Records supplied Block Start

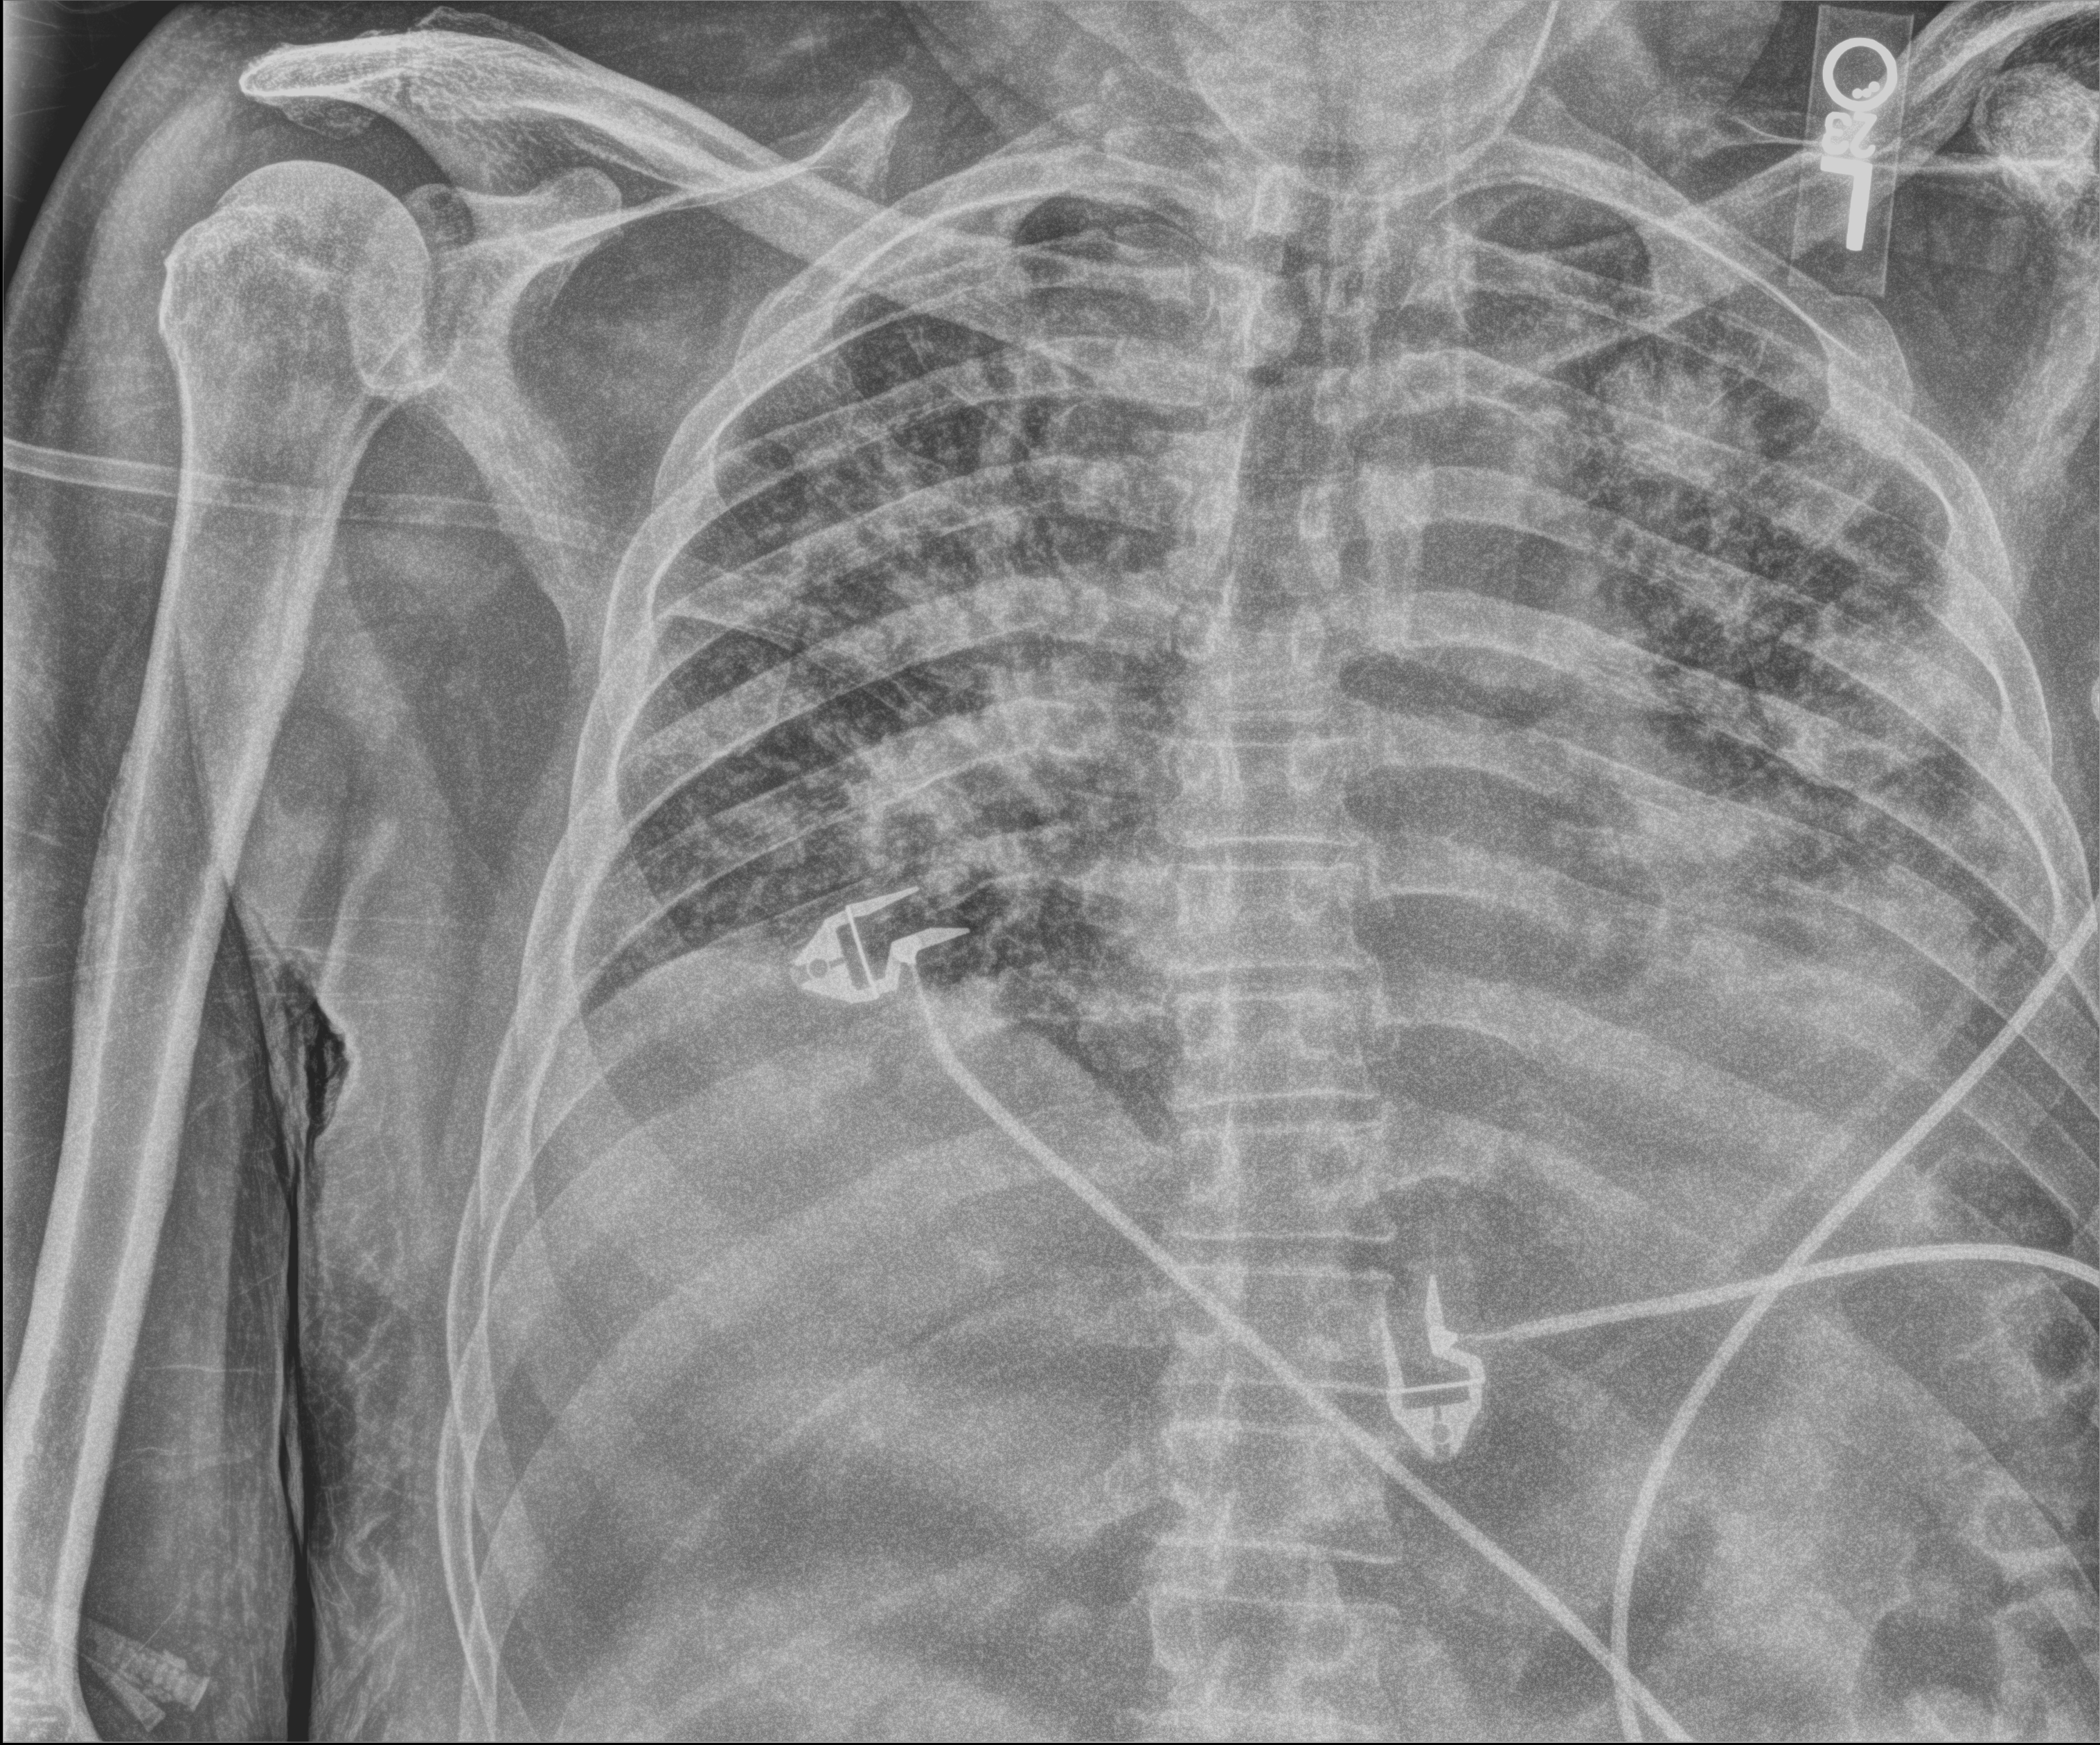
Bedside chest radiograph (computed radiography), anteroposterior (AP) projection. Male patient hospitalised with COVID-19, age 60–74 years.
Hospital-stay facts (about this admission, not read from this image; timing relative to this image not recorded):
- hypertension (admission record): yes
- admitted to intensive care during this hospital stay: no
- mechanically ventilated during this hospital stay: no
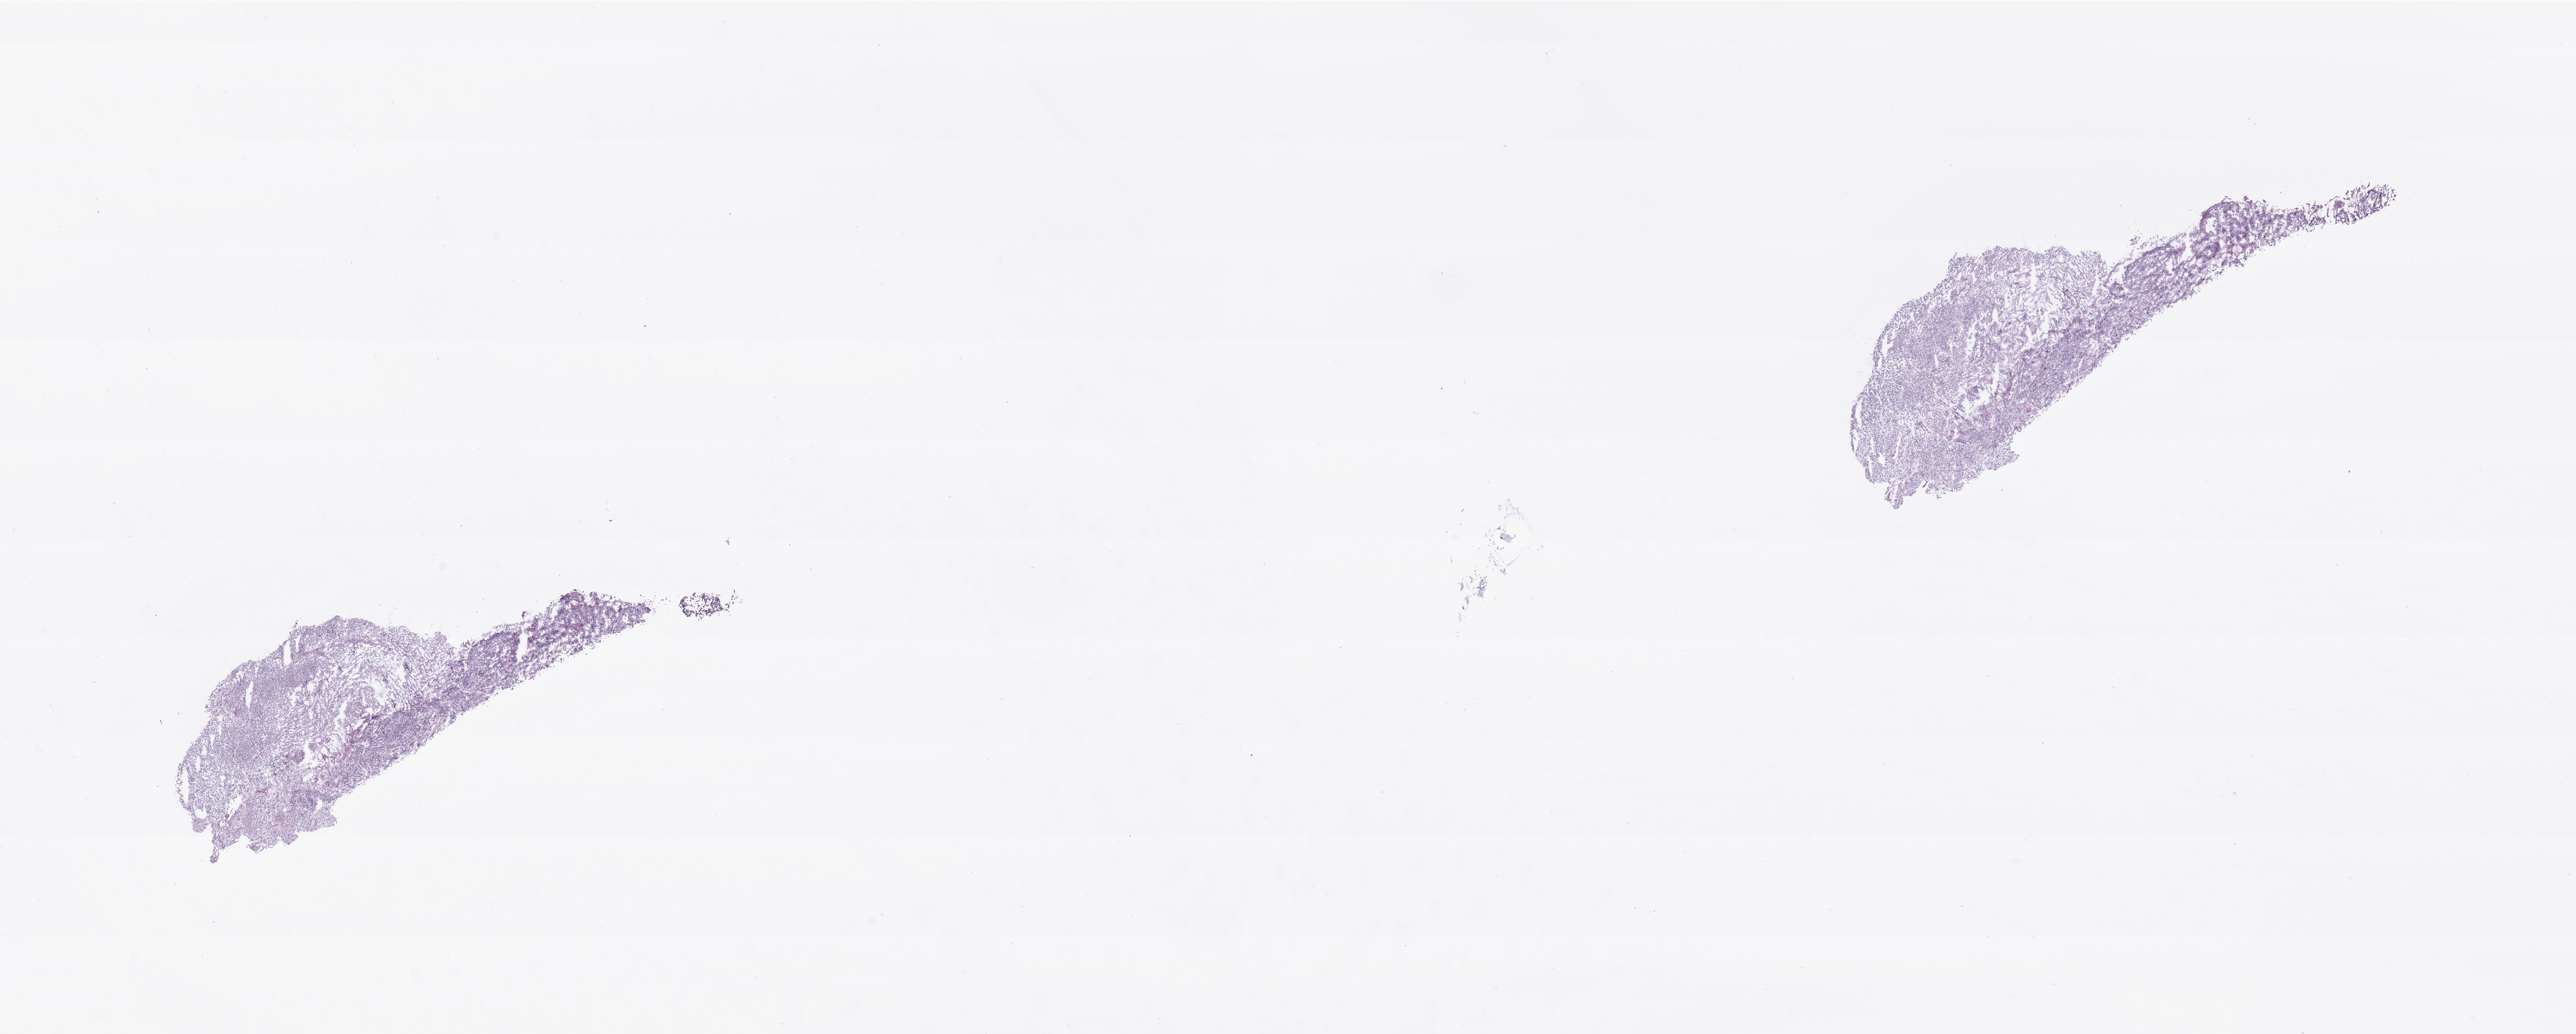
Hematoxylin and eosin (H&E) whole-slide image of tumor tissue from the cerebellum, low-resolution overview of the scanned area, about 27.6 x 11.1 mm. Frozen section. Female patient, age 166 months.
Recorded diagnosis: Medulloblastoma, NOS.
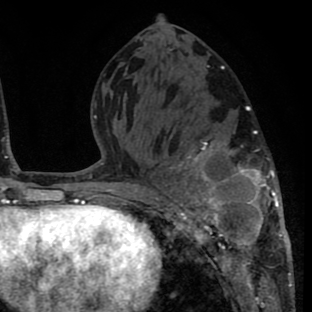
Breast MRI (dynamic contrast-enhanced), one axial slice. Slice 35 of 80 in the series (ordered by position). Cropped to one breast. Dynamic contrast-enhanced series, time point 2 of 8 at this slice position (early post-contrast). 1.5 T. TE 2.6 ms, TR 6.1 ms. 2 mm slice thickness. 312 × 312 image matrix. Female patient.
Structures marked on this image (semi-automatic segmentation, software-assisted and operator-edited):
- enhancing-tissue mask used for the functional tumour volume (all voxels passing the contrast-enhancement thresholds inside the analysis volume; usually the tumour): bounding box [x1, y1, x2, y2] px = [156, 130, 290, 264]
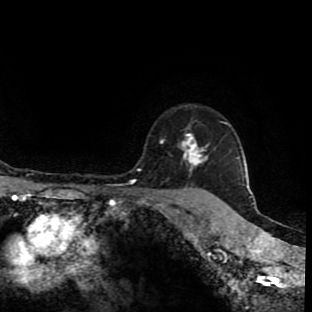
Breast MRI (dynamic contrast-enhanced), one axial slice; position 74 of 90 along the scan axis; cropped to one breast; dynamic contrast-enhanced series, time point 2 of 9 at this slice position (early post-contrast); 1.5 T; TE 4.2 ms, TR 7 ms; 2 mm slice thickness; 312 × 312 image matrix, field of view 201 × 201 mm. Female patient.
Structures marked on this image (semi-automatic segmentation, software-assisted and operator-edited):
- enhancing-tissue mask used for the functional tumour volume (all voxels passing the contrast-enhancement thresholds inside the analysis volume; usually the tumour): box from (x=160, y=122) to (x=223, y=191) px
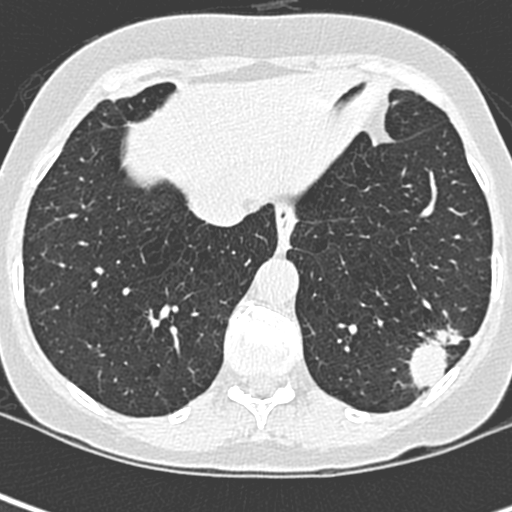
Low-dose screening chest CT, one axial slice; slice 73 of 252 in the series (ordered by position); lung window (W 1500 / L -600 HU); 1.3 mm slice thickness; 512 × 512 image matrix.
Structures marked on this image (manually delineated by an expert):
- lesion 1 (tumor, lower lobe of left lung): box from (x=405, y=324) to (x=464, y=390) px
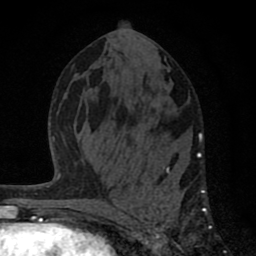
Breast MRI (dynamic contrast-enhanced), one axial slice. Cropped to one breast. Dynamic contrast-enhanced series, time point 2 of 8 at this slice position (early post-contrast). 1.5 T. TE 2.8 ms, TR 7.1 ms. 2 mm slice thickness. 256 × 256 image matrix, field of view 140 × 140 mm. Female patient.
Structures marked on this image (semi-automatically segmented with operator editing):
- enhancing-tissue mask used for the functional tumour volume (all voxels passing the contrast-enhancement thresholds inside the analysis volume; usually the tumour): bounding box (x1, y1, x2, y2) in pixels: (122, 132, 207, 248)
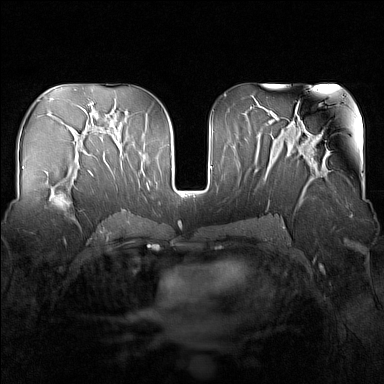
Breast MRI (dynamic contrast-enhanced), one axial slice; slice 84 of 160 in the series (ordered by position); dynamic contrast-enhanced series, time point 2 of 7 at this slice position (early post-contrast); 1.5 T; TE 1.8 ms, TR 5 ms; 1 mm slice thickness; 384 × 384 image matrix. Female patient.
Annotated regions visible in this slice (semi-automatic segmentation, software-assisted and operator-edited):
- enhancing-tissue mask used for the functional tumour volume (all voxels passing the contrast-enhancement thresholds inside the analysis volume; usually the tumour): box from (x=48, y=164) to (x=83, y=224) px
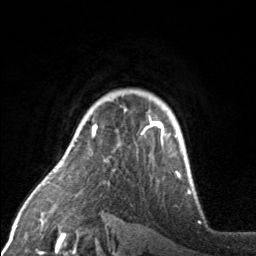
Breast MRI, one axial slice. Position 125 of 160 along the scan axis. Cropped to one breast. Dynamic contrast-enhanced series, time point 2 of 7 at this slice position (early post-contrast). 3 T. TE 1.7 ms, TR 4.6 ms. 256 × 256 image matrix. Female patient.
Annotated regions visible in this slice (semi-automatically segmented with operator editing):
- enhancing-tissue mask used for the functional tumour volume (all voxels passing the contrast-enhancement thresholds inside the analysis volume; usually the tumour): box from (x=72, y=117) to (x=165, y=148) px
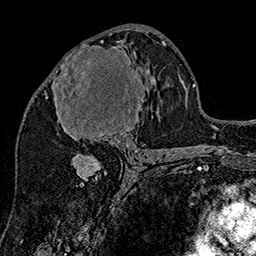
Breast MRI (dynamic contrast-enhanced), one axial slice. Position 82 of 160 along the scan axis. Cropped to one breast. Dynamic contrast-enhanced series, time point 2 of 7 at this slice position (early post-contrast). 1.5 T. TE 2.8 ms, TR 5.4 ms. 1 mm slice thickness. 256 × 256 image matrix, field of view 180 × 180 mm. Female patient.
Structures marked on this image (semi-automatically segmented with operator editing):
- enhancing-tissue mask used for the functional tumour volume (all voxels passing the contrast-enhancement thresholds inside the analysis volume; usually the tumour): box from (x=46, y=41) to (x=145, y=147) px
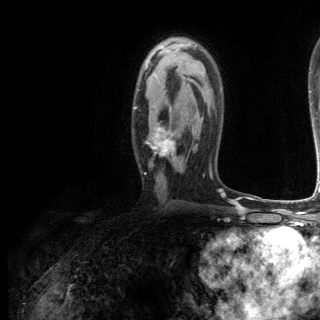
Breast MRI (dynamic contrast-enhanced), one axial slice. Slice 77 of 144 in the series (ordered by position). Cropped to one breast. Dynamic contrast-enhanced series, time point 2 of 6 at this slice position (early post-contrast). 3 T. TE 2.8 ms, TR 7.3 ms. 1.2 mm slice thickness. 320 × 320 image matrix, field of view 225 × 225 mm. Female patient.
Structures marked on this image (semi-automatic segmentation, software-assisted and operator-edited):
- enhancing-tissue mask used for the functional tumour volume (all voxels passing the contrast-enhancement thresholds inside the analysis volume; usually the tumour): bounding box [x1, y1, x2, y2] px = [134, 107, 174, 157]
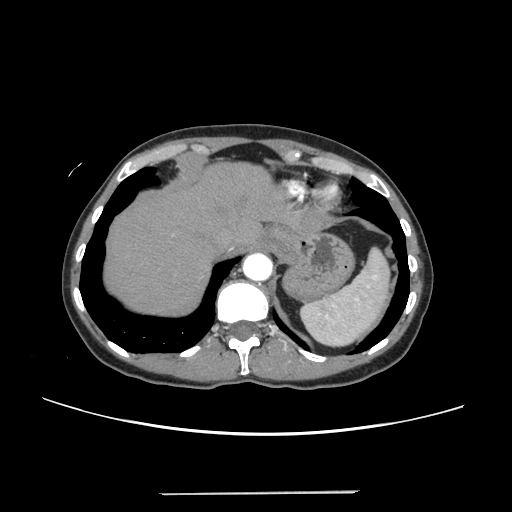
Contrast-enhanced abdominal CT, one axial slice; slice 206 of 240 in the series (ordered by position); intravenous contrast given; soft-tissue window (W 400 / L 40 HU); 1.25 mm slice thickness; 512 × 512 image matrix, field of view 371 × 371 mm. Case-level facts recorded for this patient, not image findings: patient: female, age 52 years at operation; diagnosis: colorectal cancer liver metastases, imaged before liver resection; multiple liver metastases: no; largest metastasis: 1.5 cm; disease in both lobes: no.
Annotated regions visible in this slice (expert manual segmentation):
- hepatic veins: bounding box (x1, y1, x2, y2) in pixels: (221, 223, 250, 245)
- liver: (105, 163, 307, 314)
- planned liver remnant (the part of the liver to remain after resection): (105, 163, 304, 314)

Records supplied Block End

**What you should do**
Copy out every line of the data in which the word "enhancing" is found.

**Task result**
- enhancing-tissue mask used for the functional tumour volume (all voxels passing the contrast-enhancement thresholds inside the analysis volume; usually the tumour): bounding box [x1, y1, x2, y2] px = [156, 130, 290, 264]
- enhancing-tissue mask used for the functional tumour volume (all voxels passing the contrast-enhancement thresholds inside the analysis volume; usually the tumour): box from (x=160, y=122) to (x=223, y=191) px
- enhancing-tissue mask used for the functional tumour volume (all voxels passing the contrast-enhancement thresholds inside the analysis volume; usually the tumour): bounding box (x1, y1, x2, y2) in pixels: (122, 132, 207, 248)
- enhancing-tissue mask used for the functional tumour volume (all voxels passing the contrast-enhancement thresholds inside the analysis volume; usually the tumour): box from (x=48, y=164) to (x=83, y=224) px
- enhancing-tissue mask used for the functional tumour volume (all voxels passing the contrast-enhancement thresholds inside the analysis volume; usually the tumour): box from (x=72, y=117) to (x=165, y=148) px
- enhancing-tissue mask used for the functional tumour volume (all voxels passing the contrast-enhancement thresholds inside the analysis volume; usually the tumour): box from (x=46, y=41) to (x=145, y=147) px
- enhancing-tissue mask used for the functional tumour volume (all voxels passing the contrast-enhancement thresholds inside the analysis volume; usually the tumour): bounding box [x1, y1, x2, y2] px = [134, 107, 174, 157]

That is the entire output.